Viele Spiele laufen ähnlich ab. Und auch Brasilien, immerhin Sieger der letzten beiden Copas America, trägt wenig dazu bei, das Turnier ansehnlicher zu machen. Der Mannschaft fehlt alles, was sie einmal ausgezeichnet hat: außergewöhnliche Spieler, überraschendes Spiel, Magie. Auf dem Platz stehen elf Individualisten, die mit dem 2-5-3-System von Trainer Luis Felipe Scolari wenig anzufangen wissen. Die 0:1-Niederlage gegen Mexiko vom Donnerstag war daraus nur die logische Folge.

Letztendlich spiegelt die Nationalmannschaft nur wider, wie es derzeit um den brasilianischen Ligafußball steht: Korrupte Verbandsstrukturen, zahlungsunfähige Klubs, Mittelklassefußball eben. Sogar die WM-Qualifikation für 2002 ist in Gefahr, was eine nationale Tragödie wäre. Vielleicht aber ist gerade die nötig, damit sich endlich etwas ändert. Brasilianische Zeitungen sprechen schon heute von einer „Schande“, nennen die Spielweise „lächerlich“ und diagnostizieren den „dramatischsten Moment in der Geschichte“. Derweil versucht Trainer Scolari die Nerven zu behalten und den Spielern wieder Selbstvertrauen zu geben. „Es fehlt uns an Persönlichkeit“, sagt Scolari. Sein einziger Trost: 1929 gab es ein brasilianisches Nationalteam, das noch schlechter war.

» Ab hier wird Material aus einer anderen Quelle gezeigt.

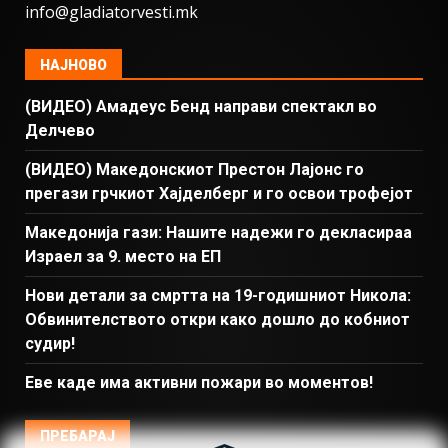
info@gladiatorvesti.mk
НАЈНОВО
(ВИДЕО) Амадеус Бенд направи спектакл во
Делчево
(ВИДЕО) Македонскиот Престон Лајонс го
прегази грчкиот Хајделберг и го освои трофејот
Македонија гази: Нашите надежи го декласираа
Израел за 9. место на ЕП
Нови детали за смртта на 19-годишниот Никола:
Обвинителството откри како дошло до кобниот
судир!
Еве каде има активни пожари во моментов!
ПРЕБАРАЈ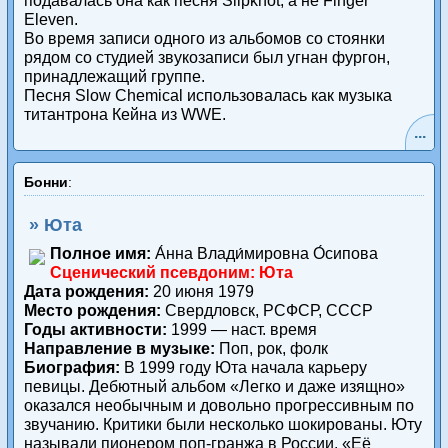
подавалась она как песня Slipknot, а не Finger
Eleven.
Во время записи одного из альбомов со стоянки
рядом со студией звукозаписи был угнан фургон,
принадлежащий группе.
Песня Slow Chemical использовалась как музыка
титантрона Кейна из WWE.
...
Бонни
:
» Юта
Полное имя:
А́нна Влади́мировна О́сипова
Сценический псевдоним: Юта
Дата рождения:
20 июня 1979
Место рождения:
Свердловск, РСФСР, СССР
Годы активности:
1999 — наст. время
Направление в музыке:
Поп, рок, фолк
Биография:
В 1999 году Юта начала карьеру
певицы. Дебютный альбом «Легко и даже изящно»
оказался необычным и довольно прогрессивным по
звучанию. Критики были несколько шокированы. Юту
называли пионером поп-гранжа в России. «Её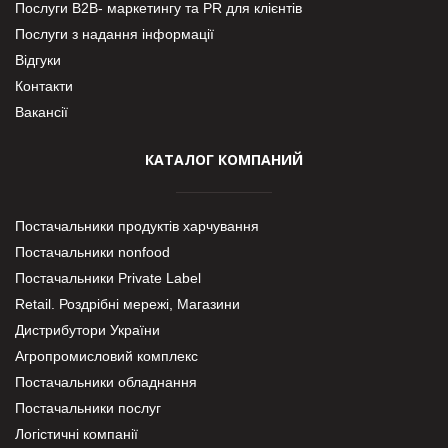
Послуги В2В- маркетингу та PR для клієнтів
Послуги з надання інформації
Відгуки
Контакти
Вакансії
КАТАЛОГ КОМПАНИЙ
Постачальники продуктів харчування
Постачальники nonfood
Постачальники Private Label
Retail. Роздрібні мережі, Магазини
Дистрибутори України
Агропромисловий комплекс
Постачальники обладнання
Постачальники послуг
Логістичні компанії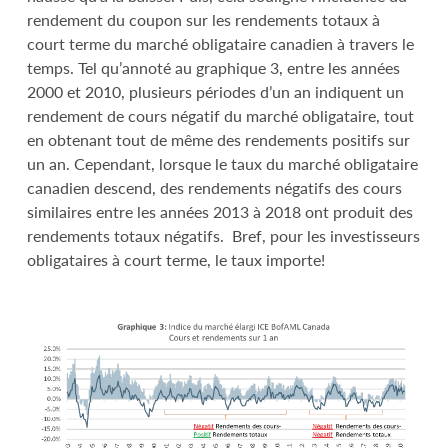
rendement du coupon sur les rendements totaux à
court terme du marché obligataire canadien à travers le
temps. Tel qu’annoté au graphique 3, entre les années
2000 et 2010, plusieurs périodes d’un an indiquent un
rendement de cours négatif du marché obligataire, tout
en obtenant tout de même des rendements positifs sur
un an. Cependant, lorsque le taux du marché obligataire
canadien descend, des rendements négatifs des cours
similaires entre les années 2013 à 2018 ont produit des
rendements totaux négatifs. Bref, pour les investisseurs
obligataires à court terme, le taux importe!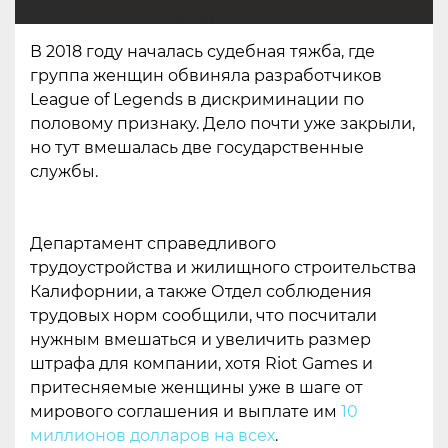
В 2018 году началась судебная тяжба, где
группа женщин обвиняла разработчиков
League of Legends в дискриминации по
половому признаку. Дело почти уже закрыли,
но тут вмешалась две государственные
службы.
Департамент справедливого
трудоустройства и жилищного строительства
Калифорнии, а также Отдел соблюдения
трудовых норм сообщили, что посчитали
нужным вмешаться и увеличить размер
штрафа для компании, хотя Riot Games и
притесняемые женщины уже в шаге от
мирового соглашения и выплате им
10
миллионов долларов на всех
.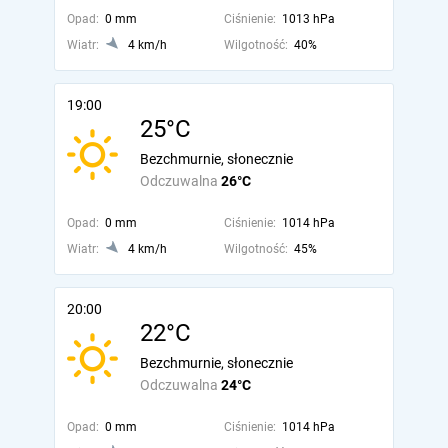
Opad:
0 mm
Ciśnienie:
1013 hPa
Wiatr:
4 km/h
Wilgotność:
40%
19:00
25°C
Bezchmurnie, słonecznie
Odczuwalna
26°C
Opad:
0 mm
Ciśnienie:
1014 hPa
Wiatr:
4 km/h
Wilgotność:
45%
20:00
22°C
Bezchmurnie, słonecznie
Odczuwalna
24°C
Opad:
0 mm
Ciśnienie:
1014 hPa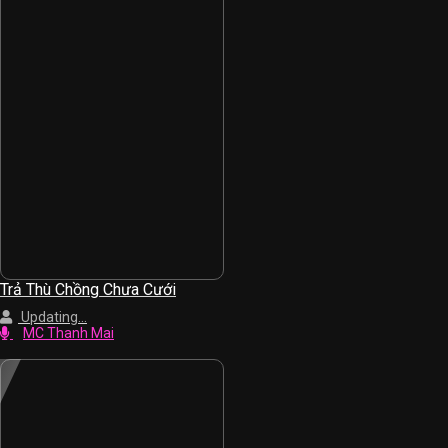
Trả Thù Chồng Chưa Cưới
Updating...
MC Thanh Mai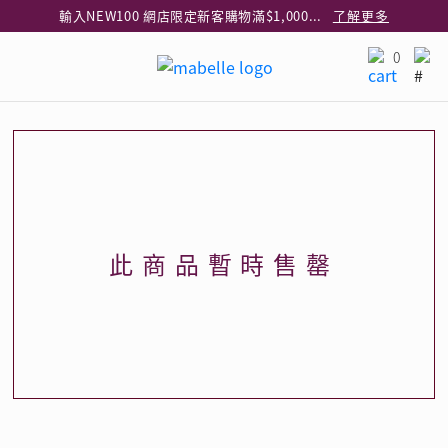
輸入NEW100 網店限定新客購物滿$1,000減$100
了解更多
輸入EAR20 網店買正價耳環2件8折
了解更多
0
指定純銀動物耳環2件享7折
了解更多
網店限定 買鑽石吊墜享HK$300加購925純銀項鍊
了解更多
網店購物即享免費送貨服務
了解更多
全港任何MaBelle門市自取貨
了解更多
網店限定 滿$3,000送精緻禮盒包裝及驚喜禮品
了解更多
此商品暫時售罄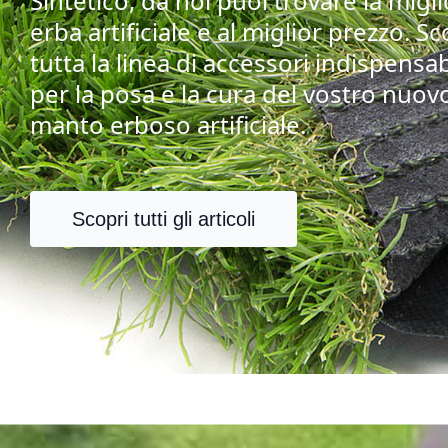
Sintetico, da noi puoi trovare la migl
erba artificiale e al miglior prezzo. Sc
tutta la linea di accessori indispensab
per la posa e la cura del vostro nuov
manto erboso artificiale.
Scopri tutti gli articoli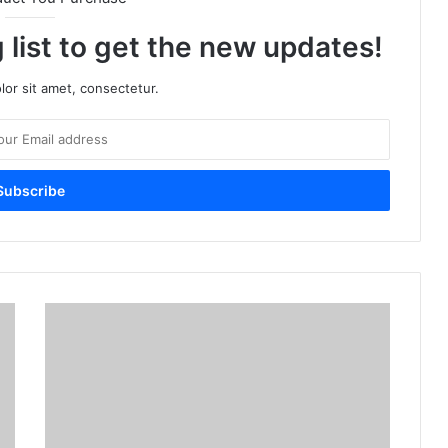
 list to get the new updates!
or sit amet, consectetur.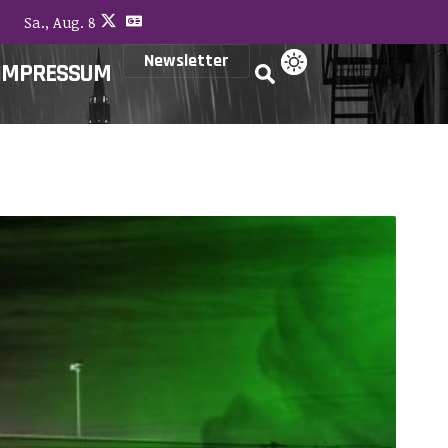
Sa., Aug. 8
Newsletter
IMPRESSUM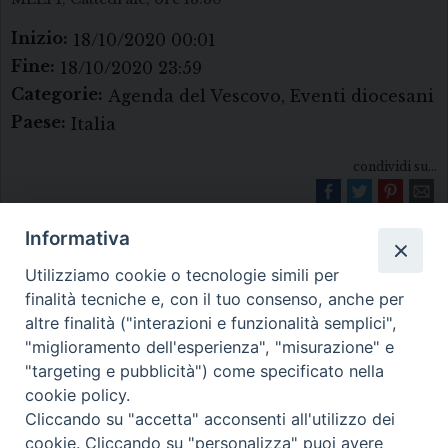
Inizio:
18/10/2020 00:01
Fine:
18/10/2020 23:59
Categorie:
Agenda del Vescovo, Eventi diocesani
Paese:
Italia
condividi su...
Informativa
Utilizziamo cookie o tecnologie simili per
finalità tecniche e, con il tuo consenso, anche per
altre finalità ("interazioni e funzionalità semplici",
"miglioramento dell'esperienza", "misurazione" e
Diocesi di Melfi Rapolla Venosa
"targeting e pubblicità") come specificato nella
cookie policy.
• Largo Duomo, 12 - 85025 MELFI (PZ) •
Cliccando su "accetta" acconsenti all'utilizzo dei
Tel. 0972238604
cookie. Cliccando su "personalizza" puoi avere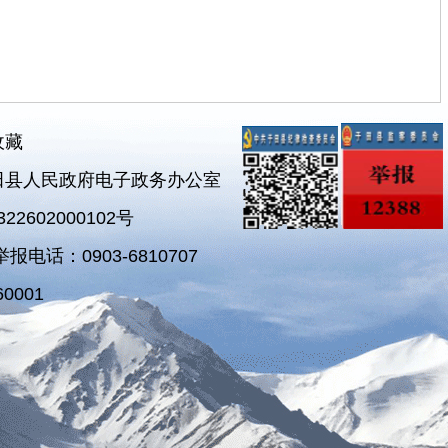
收藏
田县人民政府电子政务办公室
2602000102号
电话：0903-6810707
0001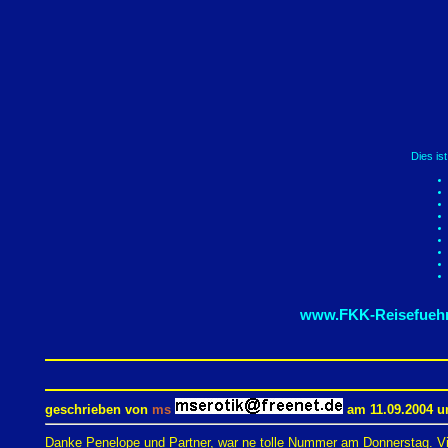
Dies is
www.FKK-Reisefuehr
geschrieben von
ms
am 11.09.2004 u
Danke Penelope und Partner, war ne tolle Nummer am Donnerstag. Viel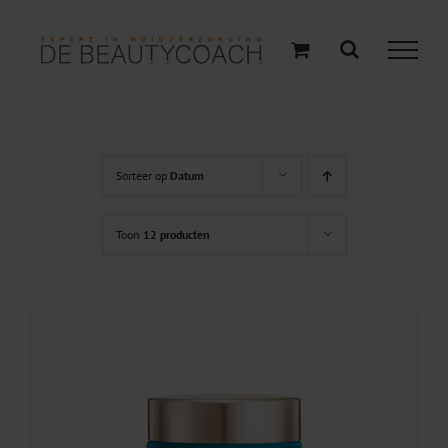
Ga
naar
inhoud
Sorteer op
Datum
Toon
12 producten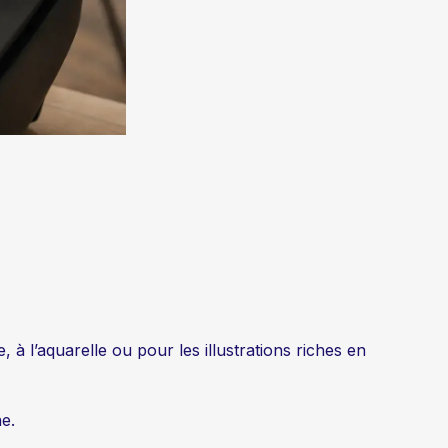
 à l’aquarelle ou pour les illustrations riches en
e.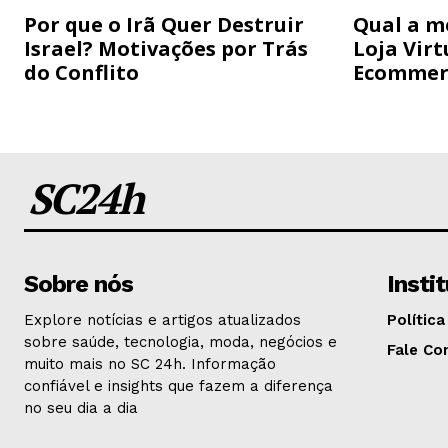
Por que o Irã Quer Destruir
Qual a m
Israel? Motivações por Trás
Loja Virt
do Conflito
Ecommer
SC24h
Sobre nós
Insti
Explore notícias e artigos atualizados
Política
sobre saúde, tecnologia, moda, negócios e
Fale Co
muito mais no SC 24h. Informação
confiável e insights que fazem a diferença
no seu dia a dia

Warum also doch noch die Spiele der Copa verfolgen? Zum Beispiel wegen Costa Ricas Stürmer Paulo Wanchope. Bei seinem Club Manchester United sitzt Wanchope nur auf der Bank, im Spiel gegen Honduras gab er eine Kostprobe dessen, was möglich wäre, wenn man ihn nur spielen ließe: Mit einem fulminanten Kopfballtor erzielte er den Siegtreffer Costa Ricas zum 1:0. Und nur ein guter Fußballgott bewahrte Honduras davor, dass Wanchope nicht noch öfter traf. Wobei allerdings eingestanden werden muss: Der Gegner hieß Honduras, nicht Argentinien.